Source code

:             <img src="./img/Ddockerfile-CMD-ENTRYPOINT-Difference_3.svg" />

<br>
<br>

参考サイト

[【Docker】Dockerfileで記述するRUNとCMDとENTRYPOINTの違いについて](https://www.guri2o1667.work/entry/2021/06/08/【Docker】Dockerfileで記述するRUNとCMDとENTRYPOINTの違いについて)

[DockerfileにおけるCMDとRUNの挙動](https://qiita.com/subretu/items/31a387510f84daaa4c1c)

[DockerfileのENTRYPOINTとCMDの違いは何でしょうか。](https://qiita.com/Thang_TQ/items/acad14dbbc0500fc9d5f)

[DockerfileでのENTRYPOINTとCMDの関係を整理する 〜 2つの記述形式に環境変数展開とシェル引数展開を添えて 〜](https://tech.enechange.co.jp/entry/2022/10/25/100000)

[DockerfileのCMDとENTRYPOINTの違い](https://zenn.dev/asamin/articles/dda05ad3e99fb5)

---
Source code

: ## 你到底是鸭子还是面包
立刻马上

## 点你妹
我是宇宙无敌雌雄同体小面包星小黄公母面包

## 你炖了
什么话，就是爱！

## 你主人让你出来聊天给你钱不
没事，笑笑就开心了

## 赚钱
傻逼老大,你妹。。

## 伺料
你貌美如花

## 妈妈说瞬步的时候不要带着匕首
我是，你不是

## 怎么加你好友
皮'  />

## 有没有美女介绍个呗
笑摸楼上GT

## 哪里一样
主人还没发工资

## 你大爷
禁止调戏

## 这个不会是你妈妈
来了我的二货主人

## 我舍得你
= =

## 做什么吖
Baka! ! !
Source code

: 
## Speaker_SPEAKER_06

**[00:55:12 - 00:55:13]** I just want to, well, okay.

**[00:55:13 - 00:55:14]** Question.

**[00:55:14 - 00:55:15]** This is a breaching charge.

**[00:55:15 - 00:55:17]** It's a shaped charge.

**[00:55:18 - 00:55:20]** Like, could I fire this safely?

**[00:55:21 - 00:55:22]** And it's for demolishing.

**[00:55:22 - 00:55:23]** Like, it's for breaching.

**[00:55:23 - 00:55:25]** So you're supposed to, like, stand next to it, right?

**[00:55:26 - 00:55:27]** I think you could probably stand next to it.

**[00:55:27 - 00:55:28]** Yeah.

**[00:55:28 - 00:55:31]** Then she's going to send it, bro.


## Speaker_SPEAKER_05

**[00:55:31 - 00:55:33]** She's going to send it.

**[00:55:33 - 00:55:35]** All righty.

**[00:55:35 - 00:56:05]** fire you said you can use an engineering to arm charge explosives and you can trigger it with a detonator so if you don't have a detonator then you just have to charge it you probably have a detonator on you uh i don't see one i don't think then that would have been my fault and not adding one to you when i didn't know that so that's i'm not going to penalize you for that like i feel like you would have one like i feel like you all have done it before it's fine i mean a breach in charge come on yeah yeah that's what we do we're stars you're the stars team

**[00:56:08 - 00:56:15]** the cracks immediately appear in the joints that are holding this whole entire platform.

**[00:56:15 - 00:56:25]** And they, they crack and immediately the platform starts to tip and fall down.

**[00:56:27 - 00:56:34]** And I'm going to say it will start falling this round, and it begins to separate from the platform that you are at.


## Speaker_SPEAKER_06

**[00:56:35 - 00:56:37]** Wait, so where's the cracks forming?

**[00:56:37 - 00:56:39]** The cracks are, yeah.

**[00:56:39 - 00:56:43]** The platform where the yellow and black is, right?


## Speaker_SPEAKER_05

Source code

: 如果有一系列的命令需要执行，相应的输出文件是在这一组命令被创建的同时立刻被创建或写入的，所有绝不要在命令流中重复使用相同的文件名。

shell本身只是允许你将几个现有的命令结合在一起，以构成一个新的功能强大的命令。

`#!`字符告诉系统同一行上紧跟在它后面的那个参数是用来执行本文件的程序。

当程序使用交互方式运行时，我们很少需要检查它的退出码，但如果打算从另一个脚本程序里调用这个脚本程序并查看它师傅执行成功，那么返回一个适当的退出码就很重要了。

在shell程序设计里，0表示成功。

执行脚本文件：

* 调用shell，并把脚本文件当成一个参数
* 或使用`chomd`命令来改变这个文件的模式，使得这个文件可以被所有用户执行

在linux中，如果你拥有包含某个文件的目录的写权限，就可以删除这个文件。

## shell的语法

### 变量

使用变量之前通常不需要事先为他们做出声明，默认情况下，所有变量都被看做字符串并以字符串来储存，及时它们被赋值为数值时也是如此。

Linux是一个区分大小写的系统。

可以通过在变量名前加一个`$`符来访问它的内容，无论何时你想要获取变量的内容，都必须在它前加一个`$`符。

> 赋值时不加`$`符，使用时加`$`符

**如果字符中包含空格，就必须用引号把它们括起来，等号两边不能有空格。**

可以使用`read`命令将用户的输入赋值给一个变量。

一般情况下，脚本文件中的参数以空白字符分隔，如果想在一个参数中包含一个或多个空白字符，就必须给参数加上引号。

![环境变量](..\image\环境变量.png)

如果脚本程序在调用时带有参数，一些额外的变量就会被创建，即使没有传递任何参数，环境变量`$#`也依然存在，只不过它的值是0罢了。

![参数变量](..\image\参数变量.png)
○ ○ ○ ○
Copy the lines from the start of the data verbatim, stopping after the line containing "[Dockerfileにおけ".

**WORKED SOLUTION**
Source code

:             <img src="./img/Ddockerfile-CMD-ENTRYPOINT-Difference_3.svg" />

<br>
<br>

参考サイト

[【Docker】Dockerfileで記述するRUNとCMDとENTRYPOINTの違いについて](https://www.guri2o1667.work/entry/2021/06/08/【Docker】Dockerfileで記述するRUNとCMDとENTRYPOINTの違いについて)

[DockerfileにおけるCMDとRUNの挙動](https://qiita.com/subretu/items/31a387510f84daaa4c1c)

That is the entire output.